When people ask me why I am opposed to euthanasia, I explain to them I am not opposed to euthanasia, I am opposed to killing patients being regarded as a physicians responsibility. That directly contravenes the healing role. If society decides it wishes death on demand to be available, which it does in Canada, then it is the democratic right of citizens to take this option. It becomes the responsibility of the state to make this available, but it does not have the right to force physicians to terminate life. There are some who will find this perfectly acceptable, but to include this as an expectation of all physicians will damage the medical profession irreparably.
It would be relatively easy to train a corps of 'terminators' who would not need to be physicians at all, in the technical details of the procedure. Once the guidelines were laid down the decision could be made by a designated group and the 'terminator' could administer the deadly potion. There is no reason at all that the protocol would require a physician and in fact I don't think it should.
Dr. Marc Van Hoey is President of Belgium's Flemish death with dignity association and one of the country's most active practitioners of euthanasia, performing between fifteen and twenty a year. He has become the first physician to face possible criminal prosecution, for giving an eighty-five year old fit woman, at her request a glass of lethal syrup to drink. (Yes, it's that easy, doesn't need a doctor at all.) Her daughter had died and she no longer wanted to live. Thus, there was no medical reason for her termination It is possible he will face prosecution for violating Belgium's euthanasia laws.
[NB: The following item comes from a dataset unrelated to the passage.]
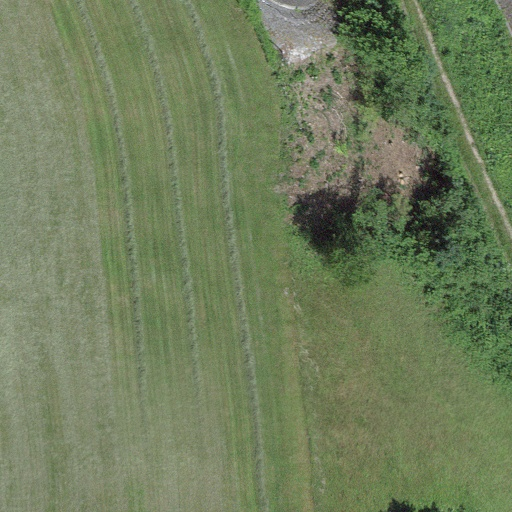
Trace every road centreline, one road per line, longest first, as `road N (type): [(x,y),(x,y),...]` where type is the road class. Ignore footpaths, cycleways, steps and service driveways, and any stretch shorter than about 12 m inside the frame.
road 1 (trunk): [(265,0),(136,347),(100,511)]
road 2 (track): [(511,230),(418,0)]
Carine Brochier, project manager of the Brussels based European Institute for Bioethics said, "It's an illusion to believe you can control what goes on between a doctor and a patient in a room." In Belgium, patients who have been diagnosed with depression have been terminated. Dr. Van Hoey himself said that it was possible to skirt the requirements for a written request from the patient. It would appear that there is considerable laxity about the required second medical opinion and an additional psychiatric opinion, if death is not imminent. Physicians who allow themselves to become part of the termination team will be on a slippery slope that can only damage the profession. It is shameful that the College of Physicians and Surgeons are lacking the moral fibre to apologetically support those physicians who do have those principles.
What do you think?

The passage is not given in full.